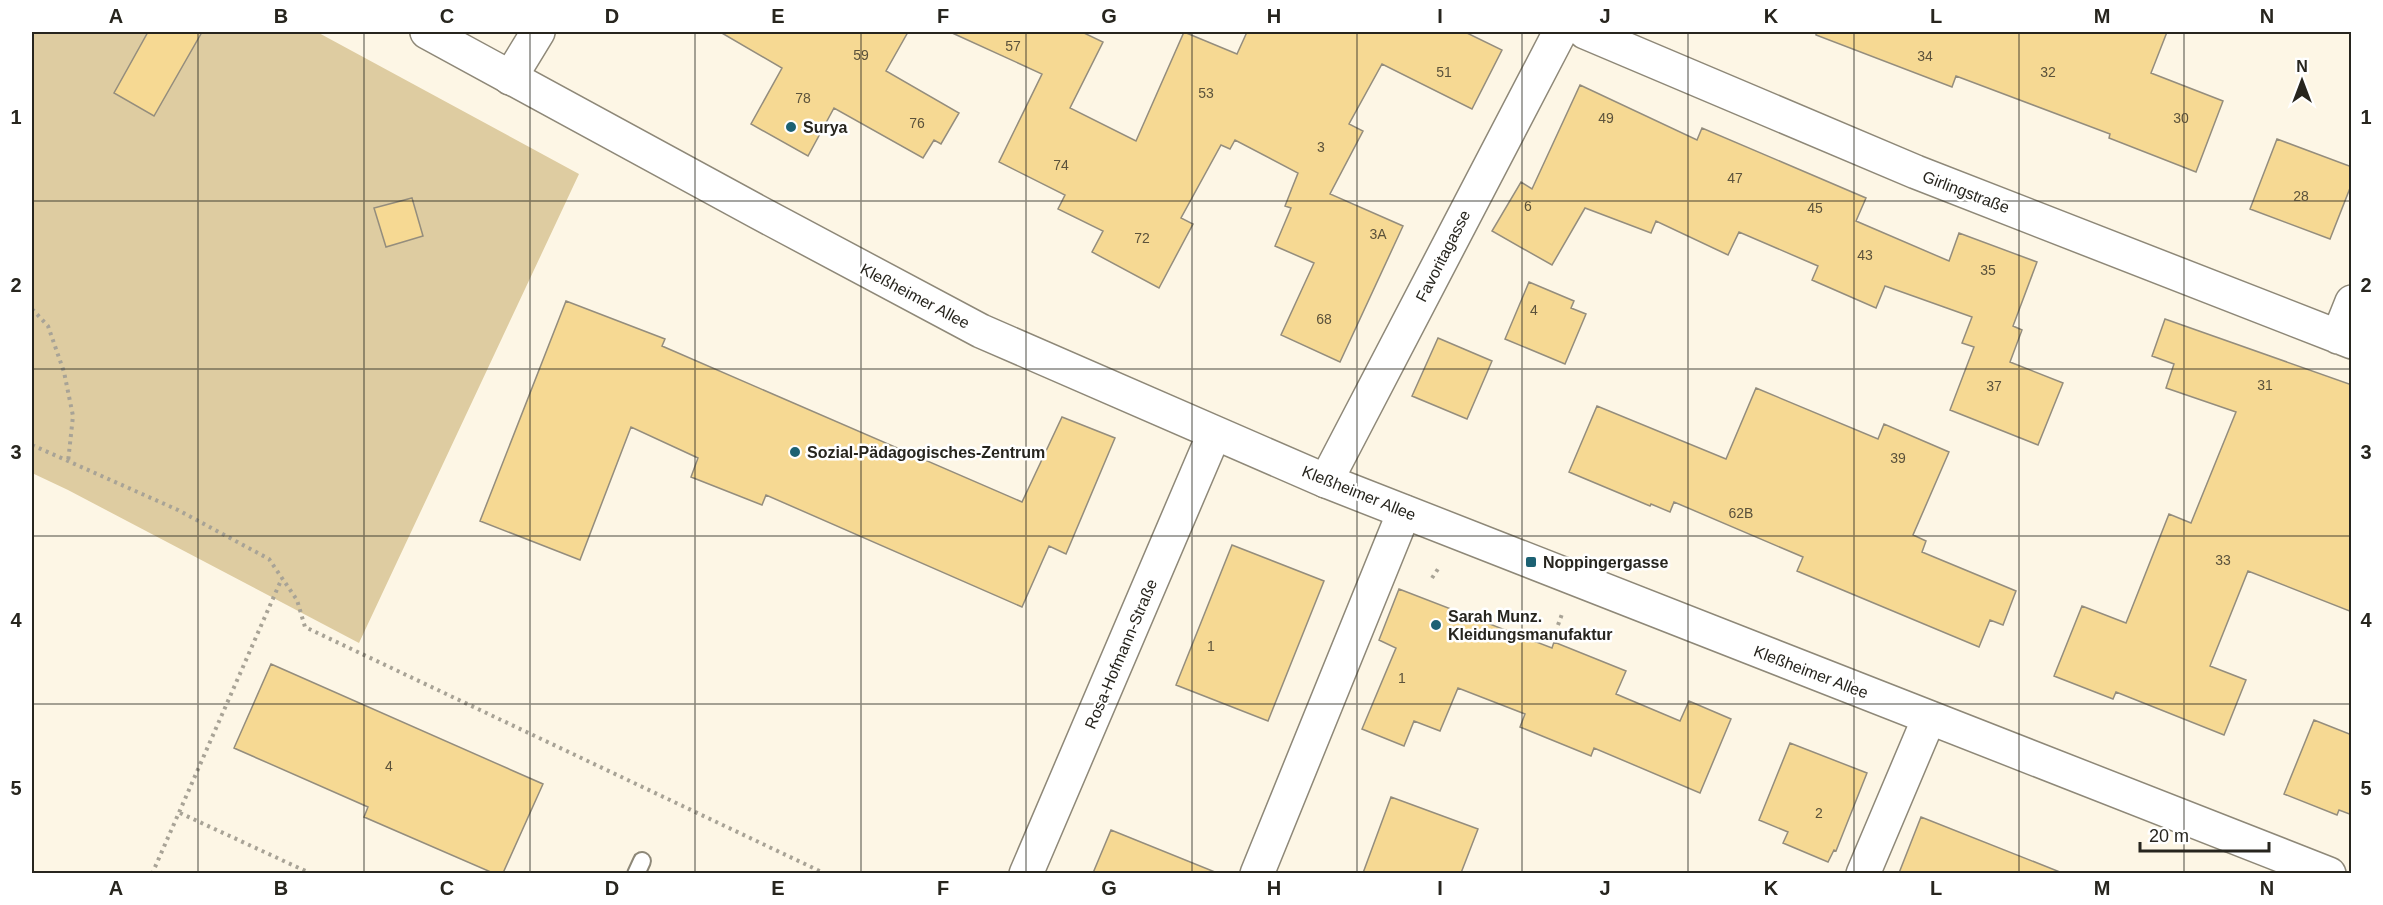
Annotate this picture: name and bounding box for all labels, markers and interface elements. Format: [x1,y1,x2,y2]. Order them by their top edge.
text: A [109,5,123,27]
text: B [274,5,288,27]
text: C [440,5,454,27]
text: D [605,5,619,27]
text: E [771,5,785,27]
text: F [937,5,949,27]
text: G [1101,5,1117,27]
text: H [1267,5,1281,27]
text: I [1437,5,1443,27]
text: J [1599,5,1611,27]
text: K [1764,5,1779,27]
text: L [1930,5,1942,27]
text: M [2094,5,2110,27]
text: N [2260,5,2274,27]
house number: 57 [1005,38,1021,54]
house number: 59 [853,47,869,63]
house number: 34 [1917,48,1933,64]
north arrow [2272,51,2332,111]
text: N [2296,58,2308,75]
house number: 51 [1436,64,1452,80]
house number: 32 [2040,64,2056,80]
house number: 53 [1198,85,1214,101]
house number: 78 [795,90,811,106]
text: 1 [10,106,22,128]
text: 1 [2360,106,2372,128]
house number: 49 [1598,110,1614,126]
house number: 30 [2173,110,2189,126]
house number: 76 [909,115,925,131]
place label: Surya [803,119,848,136]
marker: Surya [784,120,798,134]
house number: 3 [1317,139,1325,155]
house number: 74 [1053,157,1069,173]
street label: Girlingstraße [1920,168,2012,216]
house number: 47 [1727,170,1743,186]
house number: 28 [2293,188,2309,204]
house number: 6 [1524,198,1532,214]
house number: 45 [1807,200,1823,216]
street label: Favoritagasse [1413,207,1473,305]
house number: 3A [1369,226,1387,242]
house number: 72 [1134,230,1150,246]
house number: 43 [1857,247,1873,263]
street label: Kleßheimer Allee [858,260,972,332]
house number: 35 [1980,262,1996,278]
text: 2 [10,274,22,296]
text: 2 [2360,274,2372,296]
house number: 4 [1530,302,1538,318]
house number: 68 [1316,311,1332,327]
house number: 31 [2257,377,2273,393]
house number: 37 [1986,378,2002,394]
text: 3 [10,441,22,463]
text: 3 [2360,441,2372,463]
place label: Sozial-Pädagogisches-Zentrum [807,444,1045,461]
marker: Sozial-Pädagogisches-Zentrum [788,445,802,459]
house number: 39 [1890,450,1906,466]
street label: Kleßheimer Allee [1300,462,1418,524]
house number: 62B [1729,505,1753,521]
house number: 33 [2215,552,2231,568]
place label: Noppingergasse [1543,554,1668,571]
marker: Noppingergasse [1524,555,1538,569]
street label: Rosa-Hofmann-Straße [1082,577,1160,731]
place label: Sarah Munz. Kleidungsmanufaktur [1448,608,1612,643]
text: 4 [10,609,22,631]
text: 4 [2360,609,2372,631]
marker: Sarah Munz. Kleidungsmanufaktur [1429,618,1443,632]
house number: 1 [1207,638,1215,654]
street label: Kleßheimer Allee [1751,642,1871,702]
house number: 1 [1398,670,1406,686]
house number: 4 [385,758,393,774]
text: 5 [10,777,22,799]
text: 5 [2360,777,2372,799]
house number: 2 [1815,805,1823,821]
scale bar [2140,815,2269,853]
text: 20 m [2149,826,2189,846]
text: A [109,877,123,899]
text: B [274,877,288,899]
text: C [440,877,454,899]
text: D [605,877,619,899]
text: E [771,877,785,899]
text: F [937,877,949,899]
text: G [1101,877,1117,899]
text: H [1267,877,1281,899]
text: I [1437,877,1443,899]
text: J [1599,877,1611,899]
text: K [1764,877,1779,899]
text: L [1930,877,1942,899]
text: M [2094,877,2110,899]
text: N [2260,877,2274,899]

..........

*Task brief*
From the listing above, copy every line that includes the word "Sozial".

*Solution to this problem*
place label: Sozial-Pädagogisches-Zentrum [807,444,1045,461]
marker: Sozial-Pädagogisches-Zentrum [788,445,802,459]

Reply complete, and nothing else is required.